Application points for believers:

Let me close out this message with three application points for believers this morning. If you are not a believer, the application is obvious. You need to trust Christ. You need to put your faith in God’s Son who died for you. That will mean turning away from the sin in your life and following God’s way instead. It is the most important decision you can ever make. And it is the best decision you will ever make. God will enter your life and make you a new person. He will forgive you for all your sins and wash you clean. Best of all, you will have the assurance that when you die, you will go to be with God in heaven. You will not perish, but have eternal life.

But let me highlight three application points for believers this morning.

    1) Make worldwide missions a priority.

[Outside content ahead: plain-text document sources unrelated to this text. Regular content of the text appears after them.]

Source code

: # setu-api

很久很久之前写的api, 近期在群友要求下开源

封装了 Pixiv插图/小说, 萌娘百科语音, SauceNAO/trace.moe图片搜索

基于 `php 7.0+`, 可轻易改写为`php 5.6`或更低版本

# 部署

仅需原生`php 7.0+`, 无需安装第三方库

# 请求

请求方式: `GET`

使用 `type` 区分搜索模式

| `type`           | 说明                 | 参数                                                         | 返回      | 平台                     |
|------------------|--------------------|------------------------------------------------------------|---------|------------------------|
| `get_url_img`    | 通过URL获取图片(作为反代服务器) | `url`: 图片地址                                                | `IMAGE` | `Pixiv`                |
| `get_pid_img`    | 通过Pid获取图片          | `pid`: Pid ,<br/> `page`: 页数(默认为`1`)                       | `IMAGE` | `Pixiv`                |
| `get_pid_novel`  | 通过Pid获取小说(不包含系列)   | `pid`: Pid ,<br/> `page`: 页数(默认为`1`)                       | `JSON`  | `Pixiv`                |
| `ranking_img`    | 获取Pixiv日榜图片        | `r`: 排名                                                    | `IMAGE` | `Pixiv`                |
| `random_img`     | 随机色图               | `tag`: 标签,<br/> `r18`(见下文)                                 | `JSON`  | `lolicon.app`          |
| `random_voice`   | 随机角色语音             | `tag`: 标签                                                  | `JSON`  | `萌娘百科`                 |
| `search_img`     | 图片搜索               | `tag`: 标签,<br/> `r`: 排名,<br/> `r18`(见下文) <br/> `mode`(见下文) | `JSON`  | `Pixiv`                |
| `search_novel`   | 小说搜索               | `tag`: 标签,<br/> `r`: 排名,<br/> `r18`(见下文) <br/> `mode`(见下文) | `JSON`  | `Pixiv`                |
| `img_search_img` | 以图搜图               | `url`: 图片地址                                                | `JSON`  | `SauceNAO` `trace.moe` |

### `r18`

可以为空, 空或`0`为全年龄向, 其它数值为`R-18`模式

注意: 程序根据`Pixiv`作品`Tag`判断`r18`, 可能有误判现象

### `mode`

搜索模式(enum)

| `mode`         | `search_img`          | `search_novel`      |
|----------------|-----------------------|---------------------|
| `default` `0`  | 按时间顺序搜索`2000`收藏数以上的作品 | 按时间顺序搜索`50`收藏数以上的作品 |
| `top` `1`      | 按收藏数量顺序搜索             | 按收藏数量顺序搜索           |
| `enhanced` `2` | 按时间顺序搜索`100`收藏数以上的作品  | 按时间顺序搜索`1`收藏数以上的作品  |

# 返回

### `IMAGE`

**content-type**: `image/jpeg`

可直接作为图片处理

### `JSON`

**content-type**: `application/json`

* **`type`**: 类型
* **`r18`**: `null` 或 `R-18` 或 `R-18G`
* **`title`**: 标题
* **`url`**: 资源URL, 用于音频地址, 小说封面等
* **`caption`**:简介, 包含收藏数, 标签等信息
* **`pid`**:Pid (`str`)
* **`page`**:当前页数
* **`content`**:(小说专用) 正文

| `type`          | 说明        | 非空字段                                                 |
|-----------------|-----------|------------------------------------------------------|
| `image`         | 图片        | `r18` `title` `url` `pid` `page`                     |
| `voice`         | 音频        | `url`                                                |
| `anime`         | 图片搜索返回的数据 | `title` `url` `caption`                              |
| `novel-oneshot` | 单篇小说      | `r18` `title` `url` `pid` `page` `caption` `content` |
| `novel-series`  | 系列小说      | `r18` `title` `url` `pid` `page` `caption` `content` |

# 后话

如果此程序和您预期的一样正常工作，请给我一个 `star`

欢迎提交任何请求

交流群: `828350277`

First of all, make worldwide missions a priority. Support the worldwide effort to share the gospel with those who have never heard about Jesus Christ. We need to develop a heart for the world. We need to ask God to give us his heart for the world. Make no mistake about it. God loves the whole world. He did not send Jesus so that just a few people in a certain corner of the globe would be saved. He sent Jesus because he loved the world. The scope of God’s love covers the whole world, and so we must also love the whole world. And that means supporting missions – with our finances, with our prayers and with our personal involvement as we have opportunity.

    2) Exalt Christ.

Secondly, exalt Christ. God so loved the world that he sent his Son. There would be no salvation for anyone apart from Jesus. God showed the depth of his love by sending his Son, and so we should lift up the name of Jesus every chance we get. He is the Son of God. He is the Savior. He is the deepest expression of God’s love for us. And so let us exalt Christ with our lips and with our lives.

    3) Share the gospel.

And thirdly, we need to share the gospel. Yes, we need to support worldwide missions, but we need to share the gospel locally as well. Our friends and neighbors are also lost without Jesus. Without Christ in their lives, they will perish in their sins as surely as the tribal person on the other side of the globe who has never heard the gospel. Your friends and neighbors are part of this world that God loves. God sent his Son into the world for them, too. We need to share the gospel with those around us.

And what is the gospel? Remember, John 3:16 is the gospel in a nutshell. “For God so loved the world that he gave his one and only Son, that whoever believes in him shall not perish but have eternal life.” You probably already have it memorized. Now you just need to share it with those whom God has placed in your life.